The government’s assumptions about the “held to maturity” value of these
mortgages completely understate the likelihood of widespread default. Some of
the “illiquid” assets represent tranches of
mortgage-backed securities that will be completely wiped out. Even the higher
quality tranches will suffer severe losses due to
mortgages that will inevitably go bad.
For example, take a $500,000 adjustable rate mortgage on a condo in Las
Vegas that has a current value of only $250,000. To
assume that this asset can be safely held to maturity is absurd, when in all
likelihood the borrower will default shortly after the rate re-sets, even if
the borrower has not yet shown signs of distress. Of course such a mortgage
would be completely illiquid if one tried to sell it anywhere near par, but
would be extremely liquid if priced to reflect a more realistic value; say 35
cents on the dollar. But if the government pays prices that fairly factors in
likely defaults, it will bankrupt the very institutions it is trying to bail
out.
Another factor that has not yet been considered is that that the government
has already indicated that it will try to avoid foreclosures by reducing the
principal and interest rates on the loans it acquires to levels current
homeowners can afford. This will immediately eliminate the delusion of the
government recouping its “investment” as even if held to maturity the mortgages
will never be worth anything close to what the government pays.
Also missing in the discussion is the concept of the time value of money.
Even if a substantial percentage of the $700 billion is eventually recovered,
it will still represent a huge loss for taxpayers who theoretically have to
come up with the cash today to buy the mortgages. Further, the inflationary
nature of the bailout ensures a substantial rise in long term interest rates.
This will further suppress the present values of the low coupon mortgages the
government will be restructuring.
The moral hazard implicit in the government’s willingness to re-write
troubled mortgages ensures that the plan will spark a wave of new delinquencies
by borrowers looking to cash in on the windfall. Since troubled loans will no
longer be foreclosed by lenders but instead sold to the government, the
rational choice for many homeowners will be to stop making their mortgage
payments and wait for a better deal from the government. This reality will
eventually push the cost of this bailout well above $2 trillion.

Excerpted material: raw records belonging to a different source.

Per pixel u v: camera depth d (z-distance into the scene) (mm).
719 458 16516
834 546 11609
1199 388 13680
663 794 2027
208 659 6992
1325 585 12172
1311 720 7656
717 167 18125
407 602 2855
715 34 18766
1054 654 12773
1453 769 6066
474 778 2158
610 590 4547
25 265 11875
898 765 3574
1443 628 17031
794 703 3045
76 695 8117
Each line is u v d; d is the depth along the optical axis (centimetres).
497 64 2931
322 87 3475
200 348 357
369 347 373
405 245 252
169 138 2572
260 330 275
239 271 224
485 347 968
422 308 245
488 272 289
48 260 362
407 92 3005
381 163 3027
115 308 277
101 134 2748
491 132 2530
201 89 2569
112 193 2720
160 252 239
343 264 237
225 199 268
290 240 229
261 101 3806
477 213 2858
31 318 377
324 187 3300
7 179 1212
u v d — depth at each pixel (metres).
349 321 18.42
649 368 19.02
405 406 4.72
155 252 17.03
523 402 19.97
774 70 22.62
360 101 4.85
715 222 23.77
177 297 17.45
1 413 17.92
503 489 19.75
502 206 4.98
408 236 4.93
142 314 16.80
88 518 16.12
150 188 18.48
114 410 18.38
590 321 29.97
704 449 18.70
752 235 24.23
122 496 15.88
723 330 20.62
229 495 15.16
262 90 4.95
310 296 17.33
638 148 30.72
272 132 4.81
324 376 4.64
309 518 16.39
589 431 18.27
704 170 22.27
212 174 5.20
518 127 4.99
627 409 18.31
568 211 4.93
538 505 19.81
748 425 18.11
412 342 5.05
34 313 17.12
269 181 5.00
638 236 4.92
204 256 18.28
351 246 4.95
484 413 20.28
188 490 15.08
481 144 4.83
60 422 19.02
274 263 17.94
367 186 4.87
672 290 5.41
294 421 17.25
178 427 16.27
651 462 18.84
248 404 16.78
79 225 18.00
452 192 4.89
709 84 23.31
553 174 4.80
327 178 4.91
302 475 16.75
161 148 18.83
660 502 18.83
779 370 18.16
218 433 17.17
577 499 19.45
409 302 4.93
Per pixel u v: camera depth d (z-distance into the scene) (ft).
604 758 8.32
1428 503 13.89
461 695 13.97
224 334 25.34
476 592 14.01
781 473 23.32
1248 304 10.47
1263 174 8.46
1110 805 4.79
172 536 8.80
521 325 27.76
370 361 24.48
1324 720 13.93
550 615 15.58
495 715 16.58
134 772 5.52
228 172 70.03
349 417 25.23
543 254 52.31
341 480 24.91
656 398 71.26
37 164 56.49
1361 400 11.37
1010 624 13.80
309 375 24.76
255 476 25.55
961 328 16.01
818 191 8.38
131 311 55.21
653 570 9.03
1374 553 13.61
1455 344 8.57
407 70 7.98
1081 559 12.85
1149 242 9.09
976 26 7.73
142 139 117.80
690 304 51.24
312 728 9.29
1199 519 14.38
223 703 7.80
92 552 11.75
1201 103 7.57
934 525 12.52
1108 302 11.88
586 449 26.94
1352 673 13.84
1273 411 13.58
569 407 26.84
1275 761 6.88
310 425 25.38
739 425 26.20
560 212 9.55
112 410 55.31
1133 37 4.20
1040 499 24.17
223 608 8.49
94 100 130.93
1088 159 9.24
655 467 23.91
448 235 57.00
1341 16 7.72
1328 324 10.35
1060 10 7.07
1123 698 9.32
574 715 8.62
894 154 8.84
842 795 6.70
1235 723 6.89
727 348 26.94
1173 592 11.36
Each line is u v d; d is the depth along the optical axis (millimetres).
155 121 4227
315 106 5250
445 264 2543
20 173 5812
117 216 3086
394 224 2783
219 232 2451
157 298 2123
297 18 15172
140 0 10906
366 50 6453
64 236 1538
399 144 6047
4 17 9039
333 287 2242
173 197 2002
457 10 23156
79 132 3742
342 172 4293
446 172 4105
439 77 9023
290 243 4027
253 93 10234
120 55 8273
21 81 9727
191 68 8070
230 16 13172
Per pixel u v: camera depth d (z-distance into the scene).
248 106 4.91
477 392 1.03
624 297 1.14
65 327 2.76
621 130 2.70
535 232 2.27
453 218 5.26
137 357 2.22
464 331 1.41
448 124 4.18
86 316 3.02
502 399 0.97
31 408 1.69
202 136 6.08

In addition to the government bailout, distressed lenders are looking to the
suspension of “mark to market” accounting rules as a means of salvation. These
rules require institutions to value their mortgage assets according to the most
recently traded price. However, suspending these rules will not make the losses
go away. Rather it will simply allow lenders to pretend that the losses do not
exist.
Armed with such fantasies, banks could pretend that their mortgage assets
had more value, and that their balance sheets were well capitalized. They would
not need to raise more capital in order to fund new loans. But, just as a
person with no sensitivity to pain runs the risk of catastrophic injury, such a
move would encourage financial institutions to take greater risks which, in the
end, will produce more bankruptcies and greater losses.
In fact, the Senate version of the bailout bill, which authorizes a
suspension of mark- to-market, also increases the dollar limit on FDIC insured
deposits from $100,000 to $250,000 (with no extra money budgeted to fund the
increased taxpayer liability). Only in Washington
would a bill pass which simultaneous makes banks more likely to fail while
increasing taxpayer exposure when they do!